Saturday, December 12, 2015

Apartment Vacancy Rate Rises to Five Percent in Metro Denver

According to the Multifamily Vacancy survey from the AAMD, the vacancy rate for the third quarter in metro Denver was 5 percent. That's up from 3.9 percent during the third quarter of 2014. And it's also up from 4.5 percent during the second quarter of this year.

It's unlikely that this is a seasonal softening, as the third quarter tends to be one of the tightest quarters of the year in terms of rental housing. We can expect further softening during the fourth and first quarters coming up.

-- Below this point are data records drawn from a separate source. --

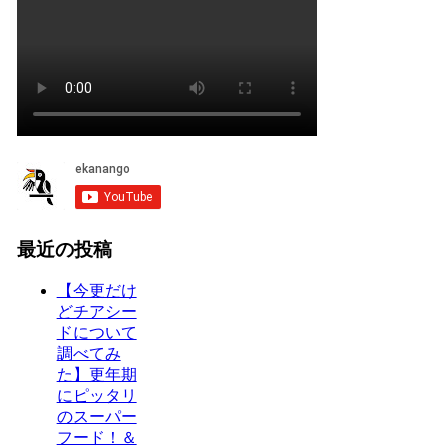
最近の投稿
【今更だけ
どチアシー
ドについて
調べてみ
た】更年期
にピッタリ
のスーパー
フード！＆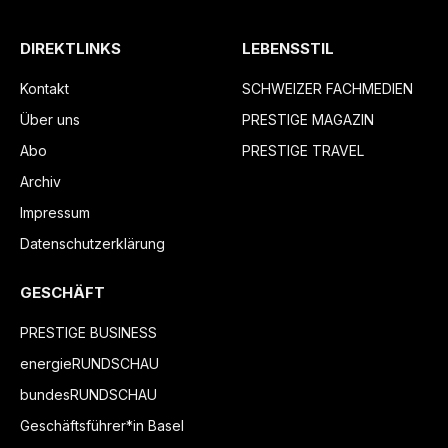
DIREKTLINKS
LEBENSSTIL
Kontakt
SCHWEIZER FACHMEDIEN
Über uns
PRESTIGE MAGAZIN
Abo
PRESTIGE TRAVEL
Archiv
Impressum
Datenschutzerklärung
GESCHÄFT
PRESTIGE BUSINESS
energieRUNDSCHAU
bundesRUNDSCHAU
Geschäftsführer*in Basel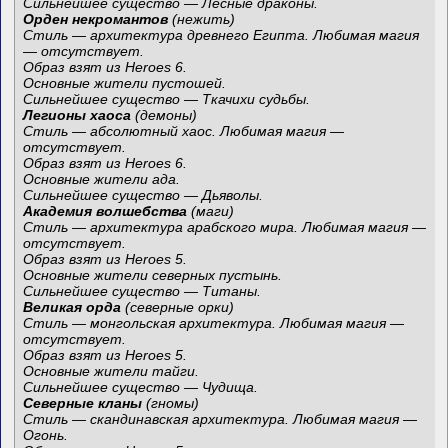
Сильнейшее существо — Лесные драконы.
Орден некромантов
(нежить)
Стиль — архитектура древнего Египта. Любимая магия
— отсутствует.
Образ взят из Heroes 6.
Основные жители пустошей.
Сильнейшее существо — Ткачихи судьбы.
Легионы хаоса
(демоны)
Стиль — абсолютный хаос. Любимая магия —
отсутствует.
Образ взят из Heroes 6.
Основные жители ада.
Сильнейшее существо — Дьяволы.
Академия волшебства
(маги)
Стиль — архитектура арабского мира. Любимая магия —
отсутствует.
Образ взят из Heroes 5.
Основные жители северных пустынь.
Сильнейшее существо — Титаны.
Великая орда
(северные орки)
Стиль — монгольская архитектура. Любимая магия —
отсутствует.
Образ взят из Heroes 5.
Основные жители тайги.
Сильнейшее существо — Чудища.
Северные кланы
(гномы)
Стиль — скандинавская архитектура. Любимая магия —
Огонь.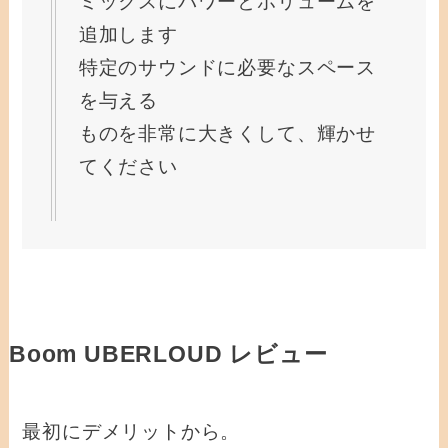
ミックスにパワーとボリュームを
追加します
特定のサウンドに必要なスペース
を与える
ものを非常に大きくして、輝かせ
てください
Boom UBERLOUD レビュー
最初にデメリットから。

Five percent is what the report's original author, Gordon Von Stroh, used to call "the equilibirum rate," since it's the rate at which you wouldn't say that the market is either tight or soft. This is a change from most quarters in the last two years, though. One would certainly say that a vacancy rate of 3.5 percent is indeed a tight market, as was clearly the case last year. There does appear to be real softening in the market right now, though:

Note that the third quarter's rate of 5 percent was the highest rate recorded in six quarters. 

I like to compare the vacancy rate to the unemployment rate as well, since there has historically been a connection between the two. Naturally, a hot job market tends to lead to a tight rental market since more people can afford to go out and found a new rental household without the need for roommates. Thus, more households are created and more units demanded. We can see the two curves move together in most cases. 

 Thanks to sustained population increases in the metro Denver area over the past decade, the rental market tightened after 2010 even in the face of a very lackluster job market. As the unemployment rate declined, the vacancy rate moved quickly toward some of the lowest rates ever recorded.

The metro Denver vacancy rate rarely falls below 4 percent. Whether or not the current tight market can be sustained remains to be seen, however. As we'll see in other data, median household income growth in Denver has not been robust in recent years, and this will tend to put a damper on multifamily demand as people take on roommates or share quarters with other families.